Minimum Wage Increase vs. Maximal Cost of Living

By: James Flippin · June 15, 2023 · Reading Time: 3 minutes

The New Wage

New York City just raised the minimum wage for food delivery workers to almost $18 per hour. However, many drivers say it’s still not enough to make ends meet in one of the most expensive cities in the world.

At the same time, delivery companies like DoorDash (DASH) and Uber Eats (UBER) are also displeased. The new minimum wage could force them to make changes to their business models.

The new proposal states delivery companies can choose how they pay workers — per delivery, per hour, or any other model — so long as they are able to reasonably earn $17.96 per hour.

Breaking Down the Costs

Under existing laws, NYC’s delivery drivers make a minimum wage of $7.09 per hour.

With that in mind, a new minimum wage of $18 per hour would appear to be a major win for workers. But NYC Comptroller Brad Lander pointed out the new minimum wage would only be equivalent to about $13 per hour after accounting for job-related expenses like gas or renting an ebike.

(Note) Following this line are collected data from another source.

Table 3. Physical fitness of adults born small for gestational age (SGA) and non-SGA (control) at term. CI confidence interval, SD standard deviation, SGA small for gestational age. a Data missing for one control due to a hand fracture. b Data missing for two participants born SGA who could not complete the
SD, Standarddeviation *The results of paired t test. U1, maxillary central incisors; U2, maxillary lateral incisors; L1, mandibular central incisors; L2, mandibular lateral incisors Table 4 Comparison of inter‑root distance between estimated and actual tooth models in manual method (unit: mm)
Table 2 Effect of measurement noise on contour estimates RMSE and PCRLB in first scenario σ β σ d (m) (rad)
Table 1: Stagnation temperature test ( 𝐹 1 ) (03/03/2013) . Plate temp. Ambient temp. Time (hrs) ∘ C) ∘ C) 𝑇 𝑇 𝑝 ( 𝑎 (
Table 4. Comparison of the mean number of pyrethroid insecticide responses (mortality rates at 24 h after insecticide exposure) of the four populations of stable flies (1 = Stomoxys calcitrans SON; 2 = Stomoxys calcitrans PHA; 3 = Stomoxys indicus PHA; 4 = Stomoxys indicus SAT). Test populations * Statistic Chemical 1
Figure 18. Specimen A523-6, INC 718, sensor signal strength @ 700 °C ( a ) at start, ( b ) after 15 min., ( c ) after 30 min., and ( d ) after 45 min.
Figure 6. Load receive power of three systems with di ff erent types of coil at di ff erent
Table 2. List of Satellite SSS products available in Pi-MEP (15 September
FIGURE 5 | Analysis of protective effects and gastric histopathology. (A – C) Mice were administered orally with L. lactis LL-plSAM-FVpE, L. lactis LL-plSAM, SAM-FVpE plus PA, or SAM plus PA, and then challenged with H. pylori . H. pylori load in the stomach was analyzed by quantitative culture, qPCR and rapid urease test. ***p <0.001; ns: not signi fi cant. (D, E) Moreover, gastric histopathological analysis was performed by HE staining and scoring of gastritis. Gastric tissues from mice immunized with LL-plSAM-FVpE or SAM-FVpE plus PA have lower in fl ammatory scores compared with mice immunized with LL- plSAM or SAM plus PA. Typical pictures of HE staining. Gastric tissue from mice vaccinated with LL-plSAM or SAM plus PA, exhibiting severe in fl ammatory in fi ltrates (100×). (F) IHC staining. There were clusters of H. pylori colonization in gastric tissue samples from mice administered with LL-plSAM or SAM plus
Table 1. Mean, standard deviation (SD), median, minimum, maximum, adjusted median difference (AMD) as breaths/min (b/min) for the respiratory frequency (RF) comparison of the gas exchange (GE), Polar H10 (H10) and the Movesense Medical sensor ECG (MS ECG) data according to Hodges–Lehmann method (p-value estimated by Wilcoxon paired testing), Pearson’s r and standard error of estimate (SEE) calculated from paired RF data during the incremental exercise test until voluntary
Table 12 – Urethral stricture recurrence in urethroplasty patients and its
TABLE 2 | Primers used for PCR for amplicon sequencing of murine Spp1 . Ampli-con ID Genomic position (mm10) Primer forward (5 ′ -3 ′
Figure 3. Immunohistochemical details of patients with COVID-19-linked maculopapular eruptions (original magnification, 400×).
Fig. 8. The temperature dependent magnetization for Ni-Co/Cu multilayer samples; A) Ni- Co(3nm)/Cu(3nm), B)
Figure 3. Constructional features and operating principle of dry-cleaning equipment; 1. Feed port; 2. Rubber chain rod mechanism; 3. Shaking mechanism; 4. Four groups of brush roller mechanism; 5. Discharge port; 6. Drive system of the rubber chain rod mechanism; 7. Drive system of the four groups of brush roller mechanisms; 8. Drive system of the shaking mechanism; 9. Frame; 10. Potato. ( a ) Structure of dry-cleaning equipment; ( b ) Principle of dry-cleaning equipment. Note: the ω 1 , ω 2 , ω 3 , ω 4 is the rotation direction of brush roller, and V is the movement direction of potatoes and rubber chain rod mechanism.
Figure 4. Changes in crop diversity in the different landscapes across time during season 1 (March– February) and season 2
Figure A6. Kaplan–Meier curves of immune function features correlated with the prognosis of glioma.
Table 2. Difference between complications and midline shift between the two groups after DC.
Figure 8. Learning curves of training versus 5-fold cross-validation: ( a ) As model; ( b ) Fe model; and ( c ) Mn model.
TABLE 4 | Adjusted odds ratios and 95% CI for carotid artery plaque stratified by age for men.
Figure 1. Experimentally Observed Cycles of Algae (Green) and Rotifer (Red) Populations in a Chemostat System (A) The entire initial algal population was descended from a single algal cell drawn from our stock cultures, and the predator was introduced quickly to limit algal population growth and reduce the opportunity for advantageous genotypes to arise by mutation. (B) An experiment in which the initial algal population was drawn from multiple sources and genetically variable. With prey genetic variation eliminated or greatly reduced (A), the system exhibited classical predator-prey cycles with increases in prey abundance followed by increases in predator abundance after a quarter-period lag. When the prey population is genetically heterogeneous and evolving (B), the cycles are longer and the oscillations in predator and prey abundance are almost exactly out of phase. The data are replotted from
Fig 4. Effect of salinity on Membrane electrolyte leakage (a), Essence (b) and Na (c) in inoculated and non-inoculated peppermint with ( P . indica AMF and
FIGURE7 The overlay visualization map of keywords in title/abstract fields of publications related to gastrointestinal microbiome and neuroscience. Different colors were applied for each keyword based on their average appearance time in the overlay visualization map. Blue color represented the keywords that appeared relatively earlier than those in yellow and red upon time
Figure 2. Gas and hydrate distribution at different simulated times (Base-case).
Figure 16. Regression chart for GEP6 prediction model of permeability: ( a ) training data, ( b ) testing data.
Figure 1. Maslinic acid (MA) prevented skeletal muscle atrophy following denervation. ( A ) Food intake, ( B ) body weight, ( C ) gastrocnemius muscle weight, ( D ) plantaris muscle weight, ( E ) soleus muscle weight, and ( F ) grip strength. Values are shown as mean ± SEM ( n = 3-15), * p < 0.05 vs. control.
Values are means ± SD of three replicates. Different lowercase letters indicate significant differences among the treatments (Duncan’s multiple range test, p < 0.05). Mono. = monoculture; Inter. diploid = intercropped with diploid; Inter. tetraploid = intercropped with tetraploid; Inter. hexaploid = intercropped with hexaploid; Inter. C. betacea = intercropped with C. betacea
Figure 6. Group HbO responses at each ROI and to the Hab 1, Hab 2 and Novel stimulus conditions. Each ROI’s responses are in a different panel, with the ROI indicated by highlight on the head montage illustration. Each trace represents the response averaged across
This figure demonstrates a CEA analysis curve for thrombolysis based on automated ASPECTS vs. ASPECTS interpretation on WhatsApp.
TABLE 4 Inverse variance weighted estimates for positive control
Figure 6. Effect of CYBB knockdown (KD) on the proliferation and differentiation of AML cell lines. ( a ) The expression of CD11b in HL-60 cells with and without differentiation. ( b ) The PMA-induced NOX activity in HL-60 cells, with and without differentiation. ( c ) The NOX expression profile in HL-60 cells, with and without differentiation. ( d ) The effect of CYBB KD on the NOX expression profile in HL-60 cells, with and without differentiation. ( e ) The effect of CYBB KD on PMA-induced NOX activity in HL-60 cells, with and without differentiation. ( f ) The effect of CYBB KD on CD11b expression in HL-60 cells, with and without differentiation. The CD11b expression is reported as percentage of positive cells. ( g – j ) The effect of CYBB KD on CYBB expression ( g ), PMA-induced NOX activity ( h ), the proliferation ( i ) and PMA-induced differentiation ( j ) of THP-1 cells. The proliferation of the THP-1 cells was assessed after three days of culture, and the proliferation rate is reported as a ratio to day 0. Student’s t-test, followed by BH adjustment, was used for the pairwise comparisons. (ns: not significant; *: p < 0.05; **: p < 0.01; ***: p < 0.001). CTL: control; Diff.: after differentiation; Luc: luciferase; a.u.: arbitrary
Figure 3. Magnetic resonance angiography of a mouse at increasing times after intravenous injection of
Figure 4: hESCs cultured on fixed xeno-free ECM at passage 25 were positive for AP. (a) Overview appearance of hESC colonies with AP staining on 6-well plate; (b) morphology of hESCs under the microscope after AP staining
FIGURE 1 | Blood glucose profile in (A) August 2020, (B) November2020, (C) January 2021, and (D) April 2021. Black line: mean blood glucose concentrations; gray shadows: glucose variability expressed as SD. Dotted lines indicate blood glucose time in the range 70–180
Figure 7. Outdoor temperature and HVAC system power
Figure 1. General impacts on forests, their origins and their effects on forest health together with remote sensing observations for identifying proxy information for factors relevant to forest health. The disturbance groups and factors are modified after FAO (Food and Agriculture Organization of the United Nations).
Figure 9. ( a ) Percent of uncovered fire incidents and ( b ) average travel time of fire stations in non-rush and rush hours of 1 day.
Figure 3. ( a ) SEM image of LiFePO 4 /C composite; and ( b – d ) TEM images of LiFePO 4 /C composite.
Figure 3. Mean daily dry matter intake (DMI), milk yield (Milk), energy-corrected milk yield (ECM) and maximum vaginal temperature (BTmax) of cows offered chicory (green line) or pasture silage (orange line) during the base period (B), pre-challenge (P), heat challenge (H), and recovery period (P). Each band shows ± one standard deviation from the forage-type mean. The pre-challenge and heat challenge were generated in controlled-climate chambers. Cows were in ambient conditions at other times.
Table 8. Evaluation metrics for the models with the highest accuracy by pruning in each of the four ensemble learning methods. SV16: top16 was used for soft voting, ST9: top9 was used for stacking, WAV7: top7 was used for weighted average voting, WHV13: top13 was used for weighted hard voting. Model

On top of that, $18 per hour is still only $36,000 on an annualized basis, assuming a 40-hour workweek and 2 weeks off. This is less than half of the $78,500 reportedly required to live comfortably in New York City.

Too Little Too Late

Many delivery drivers feel the proposal is too little too late. It may seem particularly insufficient considering there was a proposal to raise the minimum wage to $24 per hour last November. Drivers are likely hoping to push for a higher wage now while the offer is still on the table.

With this negotiation comes the reminder that the gig economy is still very much a work in progress. The upside of working for a company like DoorDash is that you can pick and choose shifts as you please. But, on the flip side, those companies do not provide employee benefits. And, after accounting for necessary expenses, you may make less money in practice than on paper.

Gig economy roles are still a great way to make side income. But if the discussions around the negotiating table remain open, it may be best to wait until they close before deciding whether or not to sign on full-time.